Following up on TheDomains covering the AP story run in USA Today and numerous other publications – “Internet braces for ‘.Vegas’ and other not-coms” – here are a couple other mainstream articles I haven’t seen highlighted by domainer blogs, with brief excerpts and links to the full article:

Washington Post – Internet braces for new Web site addresses beyond .com

“The new system could bring innovative branding opportunities and allow all sorts of niche communities to thrive online. But businesses worry that they will have to spend a lot to grab their brand names before others do. New suffixes could also create confusion among consumers.”

NPR – Beyond ‘.com,’ Names For Antarctica, Urdu And More

“An expansion plan before ICANN on Monday would streamline procedures for creating names and allow for an endless number.

Just as names get added, names can disappear. Yugoslavia’s “.yu” is gone, as is East Germany’s “.dd.” There’s no longer an “.um” for the U.S. “minor outlying islands,” which include the Midway Islands. Websites there can use “.us.” Following East Timor’s independence, “.tl” transitioning from “.tp.”"

Reuters – “.brands” approach with Internet name shake-up

“Brand owners will soon be able to operate their own parts of the Web — such as .apple, .coke or .marlboro — if the biggest shake-up yet in how Internet domains are awarded is approved.”

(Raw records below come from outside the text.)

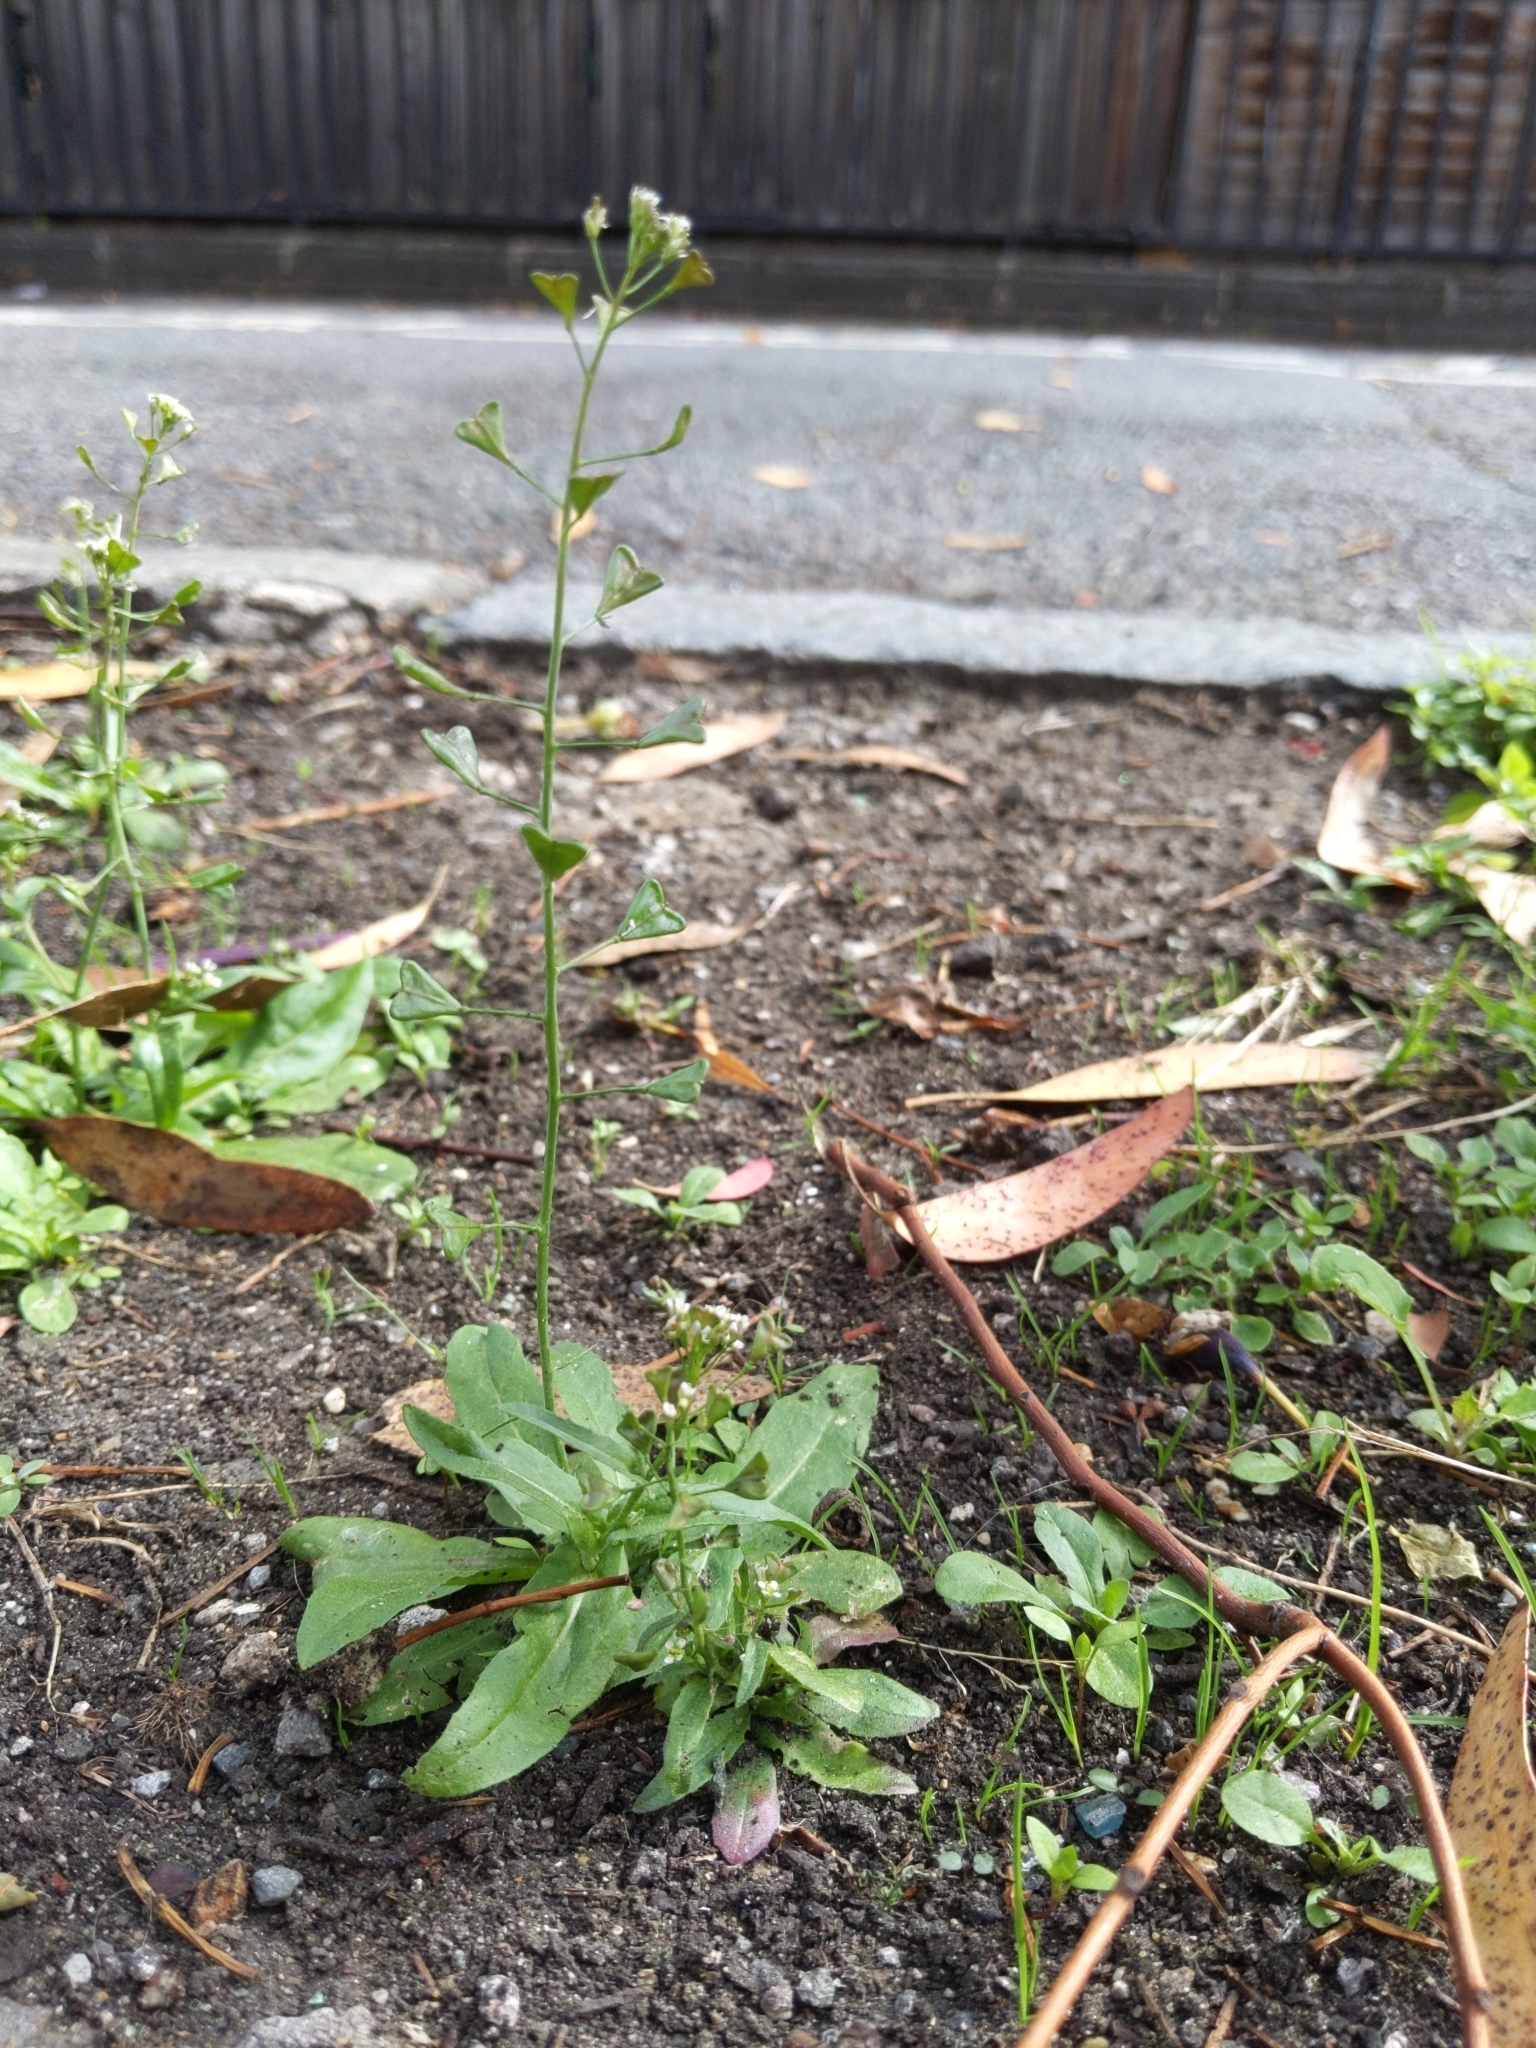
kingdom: Plantae
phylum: Tracheophyta
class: Magnoliopsida
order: Brassicales
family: Brassicaceae
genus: Capsella
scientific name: Capsella bursa-pastoris
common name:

“The move is seen as a big opportunity for brands to gain more control over their online presence and send visitors more directly to parts of their sites — and a danger for those who fail to take advantage.”

Forbes – Should ICANN Be Adding More Generic Top-Level Domains?

An editorial by Alan C. Drewsen, Executive Director of the International Trademark Association.

“The introduction of new top-level domains could offer potential new business and online opportunities to organizations, in that brand owners will be able to apply for .brand name, which could enhance their control over their online presence.

Yet despite ICANN’s elaborate plans, evidence of demand for new gTLDs is scant and consumer reactions to gTLDs that have been introduced over the past ten years have been weak, with low levels of user adoption. More importantly, companies now must be prepared for the significant costs that this program will bring to their business.”